Review: Fluance Ai40 Bluetooth bookshelf speakers
Dave Matthews Band sucks.
Whether you are a casual Dave Matthews Band fan and you like to come today instead of tomorrow when you crash into that jar of mayonnaise, or you are a total Kevin and furiously flop sweat when Dave tenderly eats the microphone, you’ll need a good pair of speakers regardless. The Fluance Ai40 Bluetooth bookshelf speakers could be those speakers.
Generally only tolerable when remixed by Paul Oakenfold, Kevin’s Dave Matthews Band obsession goes beyond remixes so he’s going to need some solid speakers to really pick up the nuances of music that is only palatable when purple-faced drunk at Red Rocks. With an integrated 70W Class-D amplifier, the Fluance Ai40 speakers fill the room with every saxophone note you wish was the last.
As with most Bluetooth speakers, there is a discernible difference between the Bluetooth option and directly plugging in an RCA cable to the speakers. Most of this is volume related, the speakers get a ton louder when not using the wireless option. The differences in sound field and depth of sound aren’t significant enough to notice, beyond straight volume. So whether Kevin is blasting “Crash Into Me” while trying to coax his lover into a session of awkward lovemaking or simply “Tripping Billies” while practicing taxidermy on a pocketful of unlucky chipmunks, using Bluetooth over RCA won’t create too much of a conundrum.
Frankly, because the aptX Bluetooth Codec cleans up a lot of signal degradation you’d find with cheaper Bluetooth devices, I found the temperament of the Bluetooth sound was better than the loudness of plugging in through RCA. The internal amplifier (input power of 100-240V) offers enough juice to not lament having speakers that rely on an external amplifier.
While I was listening to the new Jack White album to get all those details in the sound field, Kevin was jumping around the room, his hands full of Dave Matthews Band CDs that appeared to be worn from time and acidic lubrication. The rounded corners of the jewel cases were smooth and smelled of despair and a youth lost. His Dave Matthews Band tour t-shirt from 1995 no longer fits, accentuating a body formed from bean bag chairs and cradling the corpse of a Microsoft Zune filled with only Dave Matthews Band songs and one Phish track.
Assuming you know how to balance speakers in a room, the 1-inch silk dome tweeters and 5-inch high performance woven drivers deliver a solid performance low to high. Fluance knows that I like to fuck with the treble and bass, so while the speaker only has a button for volume on the front, the remote has options to adjust all three.
The bass, as tested as always with Run the Jewels, drops low enough that not only will you see the vibrations in the speakers, but you might worry about the downstairs neighbors’ popcorn ceiling flaking. There was no distortion on high bass, no crackling or rattling like you’d find in Kevin’s car when he’s blasting “Jimi Thing” while sitting in the parking lot of a Dunkin Donuts.
Kevin was more concerned with the treble though, as he turned that up to 10 and smiled like he just found a quarter in the laundry as he loaded up his Dave Matthews channel on Spotify.
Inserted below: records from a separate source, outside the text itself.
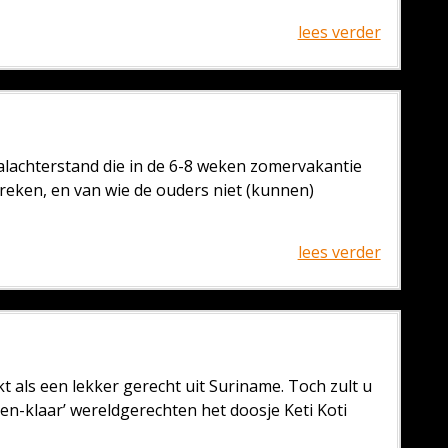
lees verder
alachterstand die in de 6-8 weken zomervakantie
reken, en van wie de ouders niet (kunnen)
lees verder
nkt als een lekker gerecht uit Suriname. Toch zult u
ten-klaar’ wereldgerechten het doosje Keti Koti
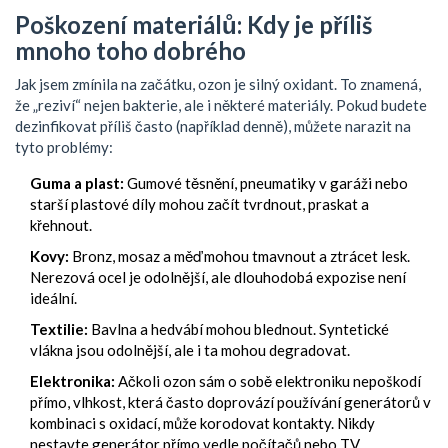
Poškození materiálů: Kdy je příliš
mnoho toho dobrého
Jak jsem zmínila na začátku, ozon je silný oxidant. To znamená,
že „reziví“ nejen bakterie, ale i některé materiály. Pokud budete
dezinfikovat příliš často (například denně), můžete narazit na
tyto problémy:
Guma a plast:
Gumové těsnění, pneumatiky v garáži nebo
starší plastové díly mohou začít tvrdnout, praskat a
křehnout.
Kovy:
Bronz, mosaz a měď mohou tmavnout a ztrácet lesk.
Nerezová ocel je odolnější, ale dlouhodobá expozise není
ideální.
Textilie:
Bavlna a hedvábí mohou blednout. Syntetické
vlákna jsou odolnější, ale i ta mohou degradovat.
Elektronika:
Ačkoli ozon sám o sobě elektroniku nepoškodí
přímo, vlhkost, která často doprovází používání generátorů v
kombinaci s oxidací, může korodovat kontakty. Nikdy
nestavte generátor přímo vedle počítačů nebo TV.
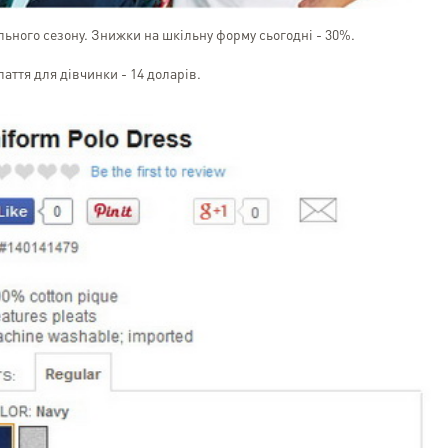
льного сезону. Знижки на шкільну форму сьогодні - 30%.
лаття для дівчинки - 14 доларів.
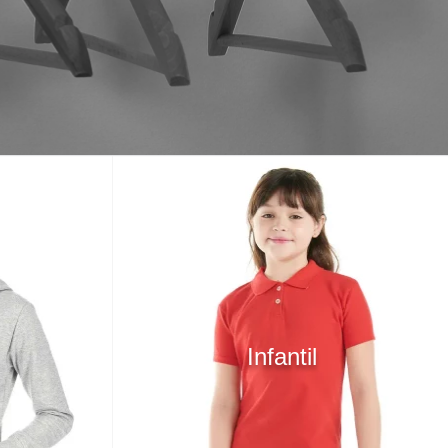
Infantil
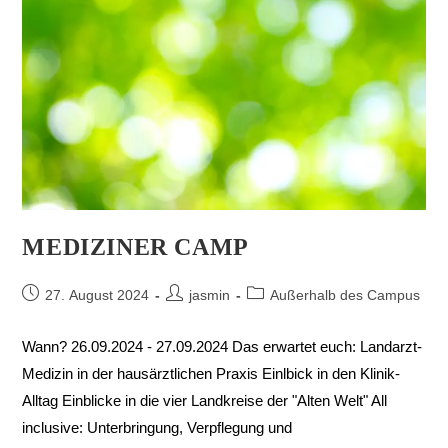
MEDIZINER CAMP
27. August 2024
jasmin
Außerhalb des Campus
Wann? 26.09.2024 - 27.09.2024 Das erwartet euch: Landarzt-
Medizin in der hausärztlichen Praxis Einlbick in den Klinik-
Alltag Einblicke in die vier Landkreise der "Alten Welt" All
inclusive: Unterbringung, Verpflegung und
Since that was streaming, it was hard to really evaluate the treble output. Since all my music is mostly lossless, I put on something that hit the highs and mids more than the lows. What I found was that the Fluance Ai40 speakers deliver a balanced and smooth sound, regardless of your treble and bass settings. The wood enclosures keep the sound field from going too wide, so the music is quite balanced in front of you.
You don’t have to be an audiophile to enjoy the offerings from Fluance. The company is quickly proving an expert in delivering quality sound through quality products. This isn’t the first Fluance product that has impressed me with its aesthetic and depth of sound. It’s a good sign when I have to turn the bass down on Bluetooth speakers not because it is distorted but because it goes deeper than Kevin into Dave Matthews Band B-sides.
The good: The Fluance Ai40 Bluetooth speakers are very competent home audio to keep things simple and compact on your audio shelf. The Bluetooth delivery is clean with a sound field that will engulf the auditory processing center of your brain with quality sound. 70W output for Bluetooth speakers is a very strong selling point and negates the need for external amplifiers.
The bad: While built for both Bluetooth and traditional RCA, the speakers function at their loudest through RCA. Anything less than lossless through Bluetooth will result in some additional loss of fidelity. There’s no power button on the speakers, only the remote, so that’s a bit annoying.
Final score: Eight Dave Matthews Band saxophone solos out of 10.
The Fluance Ai40 Bluetooth bookshelf speakers retail for $199.99 and a review unit was provided by the manufacturer.